── Information supplied

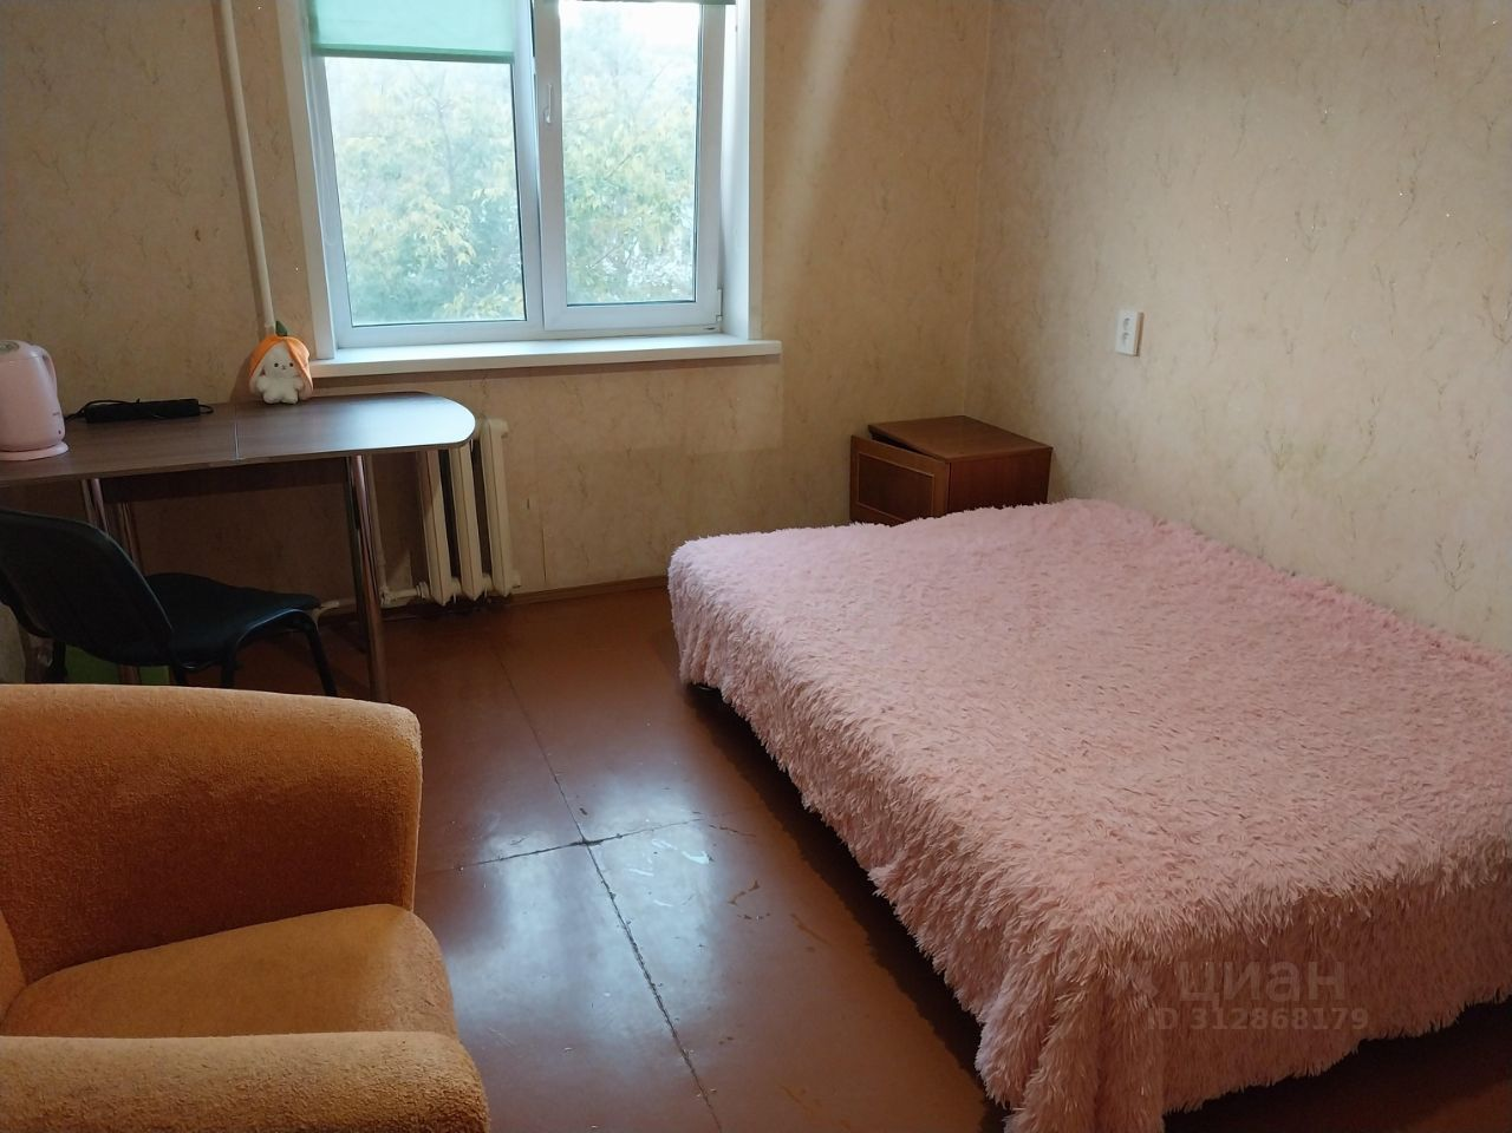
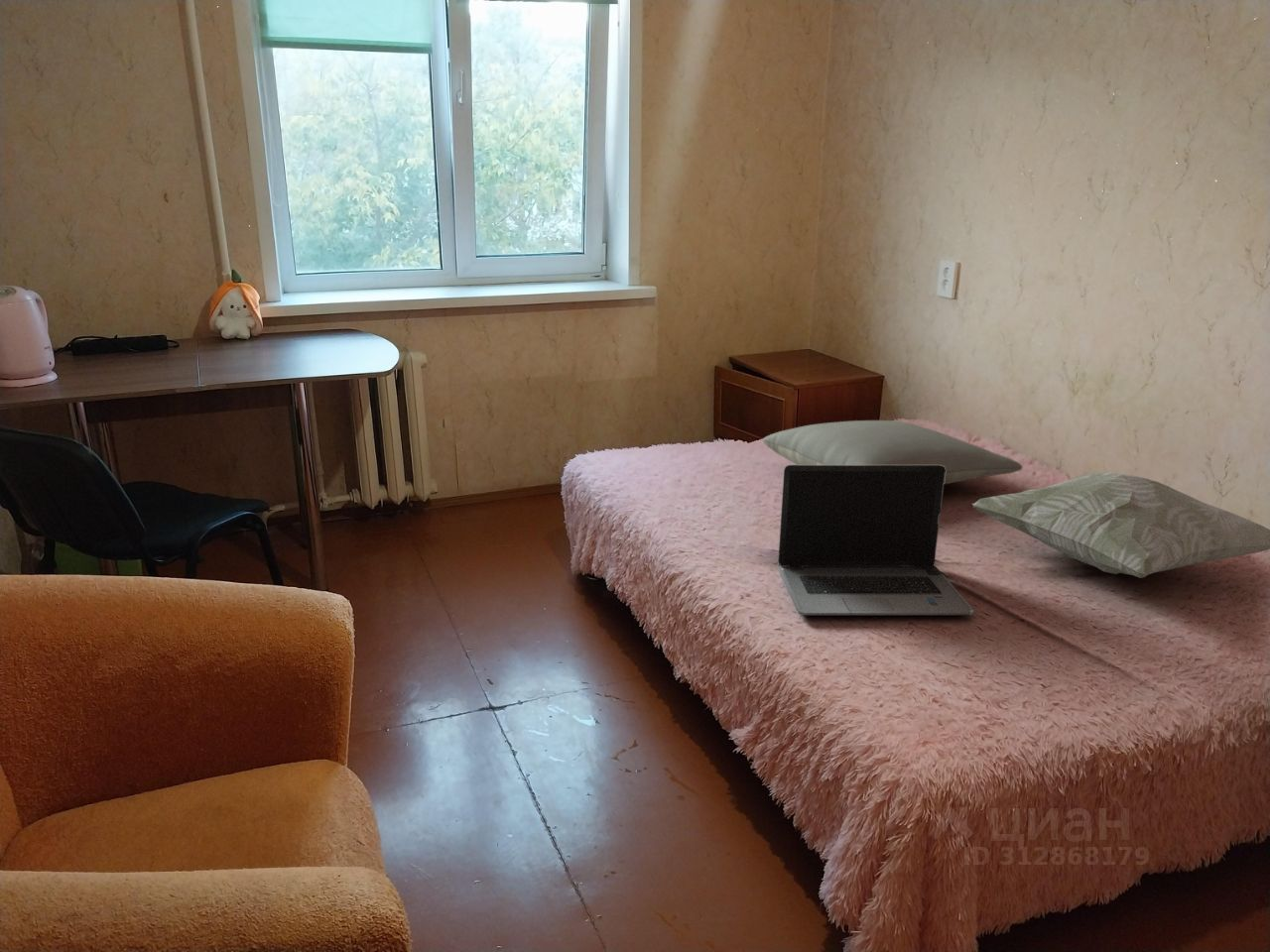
+ pillow [762,419,1023,486]
+ decorative pillow [971,471,1270,579]
+ laptop computer [777,464,975,616]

────

◆ Problem to solve
With the line containing "decorative pillow [971,471,1270,579]" as the start, transcribe each line through the end of the listing above, exactly and only.

◆ Exercise solution
+ decorative pillow [971,471,1270,579]
+ laptop computer [777,464,975,616]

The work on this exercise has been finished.